I think in a way, ransomware authors are following the "free market" approach, trying to best monetise their unauthorised access to other people's IT systems. Perhaps the prevalence of ransomware will eventually help businesses to properly cost in the risk of security to their business, and get their security in order, as there's a tangible cost threat?
If somebody breaks into a psychiatrist's office and threatens the release of embarrassing or sensitive data unless there's payment, isn't that just classic blackmail?
This thread is someone questioning calling it was a ransomware attack, it was one. Being a ransomeware attack doesn't preclude it from being blackmail, and I don't think anyone you replied to has questioned the morality of it...
What you are talking about are cryptolockers and they are a subset of ransomware. Not all ransomware are cryptolockers. In this case, ransomware exfilled the data without a need for cryptolockers. They are still asking for a ransom.
Ransom usually means, "I have some(one|thing) of yours, and if you want it back, you need to pay me."
Calling this "randomware" subtly blurs the line between copying and stealing. The attackers here didn't remove access to the data (clearly stealing), they made a copy (clearly a crime other than stealing, at least in my view).
They're not using cryptography, but aren't they demanding ransom? Is the use of cryptography an essential part of what it means for something to be ransomware, or is it merely a common implementation detail?
> They're not using cryptography, but aren't they demanding ransom?
No, a ransom is a fee paid for the release of something you value. Cryptography is one way to take a user's data, and release it back to them on payment.
This is blackmail. They want payment to not release something.
To me, ransomware attacks are specifically "the malware got in and turned all my data to mush; the attacker doesn't care about my data, just that I'll pay to un-mush it."

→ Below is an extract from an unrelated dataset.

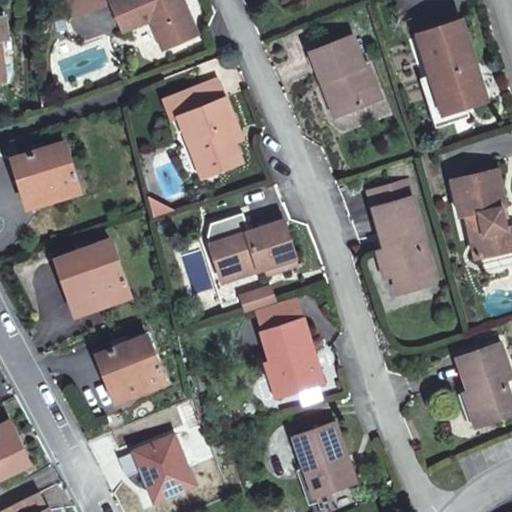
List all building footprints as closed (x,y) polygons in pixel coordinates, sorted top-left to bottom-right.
[(198,35),(185,4),(180,6),(177,0),(111,0),(124,32),(151,19),(163,49),(198,35)] [(418,38),(430,78),(441,116),(464,109),(484,103),(461,26),(418,38)] [(0,37),(0,39),(2,53),(14,52),(11,36),(8,36),(0,37)] [(310,54),(321,83),(326,81),(340,115),(378,99),(365,65),(362,66),(351,38),(310,54)] [(441,116),(430,78),(417,81),(433,132),(468,120),(464,109),(441,116)] [(242,162),(233,142),(230,133),(238,130),(217,79),(162,101),(170,121),(179,117),(203,177),(242,162)] [(326,81),(321,83),(335,117),(340,115),(326,81)] [(230,133),(233,142),(242,139),(238,130),(230,133)] [(78,189),(64,142),(15,157),(29,202),(78,189)] [(505,206),(496,170),(453,180),(461,216),(468,214),(477,256),(511,247),(511,225),(505,227),(501,207),(505,206)] [(433,274),(406,182),(368,193),(385,251),(378,254),(386,280),(395,277),(400,295),(427,287),(433,274)] [(223,282),(219,270),(238,265),(241,276),(265,269),(277,265),(280,271),(298,265),(281,214),(264,219),(266,227),(210,245),(209,240),(201,242),(223,307),(230,304),(223,282)] [(130,296),(113,242),(60,260),(79,312),(130,296)] [(238,265),(219,270),(223,282),(241,276),(238,265)] [(267,275),(280,271),(277,265),(265,269),(267,275)] [(248,314),(276,304),(271,289),(243,298),(248,314)] [(285,331),(306,324),(304,318),(283,324),(285,331)] [(325,387),(306,324),(285,331),(283,324),(264,330),(273,361),(268,363),(279,401),(325,387)] [(164,382),(147,336),(99,355),(118,401),(164,382)] [(511,379),(511,374),(500,343),(458,359),(475,406),(470,407),(477,428),(511,415),(511,397),(506,381),(511,379)] [(0,477),(28,462),(8,422),(0,426),(0,477)] [(317,500),(318,499),(353,487),(357,485),(335,424),(294,438),(317,500)] [(193,484),(174,435),(139,448),(145,465),(141,467),(153,499),(193,484)] [(355,511),(362,510),(360,504),(353,487),(318,499),(322,511),(355,511)] [(49,511),(41,493),(4,511),(49,511)]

This is "the malware got in and sent copies back home; now home base is threatening release and expecting payment to prevent it." To me, this is blackmail done via hacking, not ransomware.

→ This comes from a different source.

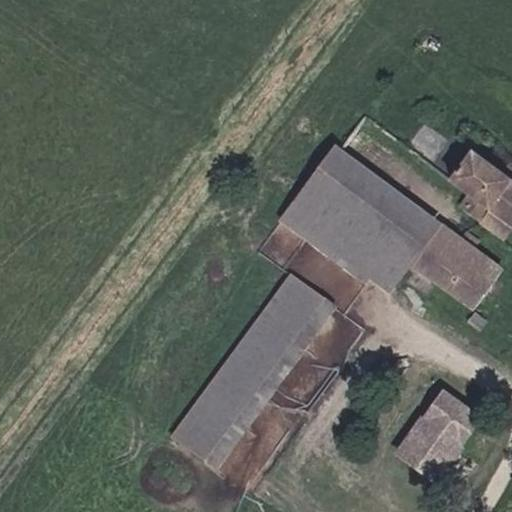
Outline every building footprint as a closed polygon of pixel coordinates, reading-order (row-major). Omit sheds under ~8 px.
[(511,209),(511,161),(478,137),(456,167),(511,209)] [(423,255),(449,217),(339,138),(289,209),(399,288),(423,255)] [(484,297),(510,260),(449,217),(423,255),(484,297)] [(324,312),(338,291),(300,266),(287,286),(324,312)] [(187,431),(224,458),(324,312),(287,286),(187,431)] [(416,443),(453,469),(496,406),(438,363),(415,397),(434,413),(416,443)]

Fwiw, many actors doing the former are also doing the latter. If someone paid you once to unencrypt, presumably they'll pay you again to not disclose the data. The line between those two business models is pretty blurry.

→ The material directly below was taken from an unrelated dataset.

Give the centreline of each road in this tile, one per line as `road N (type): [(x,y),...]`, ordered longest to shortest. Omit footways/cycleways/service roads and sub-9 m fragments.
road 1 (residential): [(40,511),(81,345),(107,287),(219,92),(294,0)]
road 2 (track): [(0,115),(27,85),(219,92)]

They are demanding a ransom, but Ransomware has a commonly accepted definition which requires encrypting files and demanding payment to decrypt them. [0]
They are not demanding ransom. Ransom is (per Merriam Webster): "a consideration paid or demanded for the release of someone or something from captivity".
They copied the data, and they want money otherwise they will release it. It's ordinary blackmail.
The very first sentence of that link would include this under "ransomware"
> Ransomware is a type of malware from cryptovirology that threatens to publish the victim's data or perpetually block access to it unless a ransom is paid.
Against whom? Where is the profit mechanism? Are the hackers really prepared to track down every patient and try to blackmail them? It’s like the emails you get some times from hackers that have an old password of yours and threaten to release that video of you pleasuring yourself. Seriously?
This isn't a ransomware attack, they're not encrypting the company's drives and demanding a ransom to unencrypt them. Not every "I hacked you now pay me or bad things happen" situation is ransomware.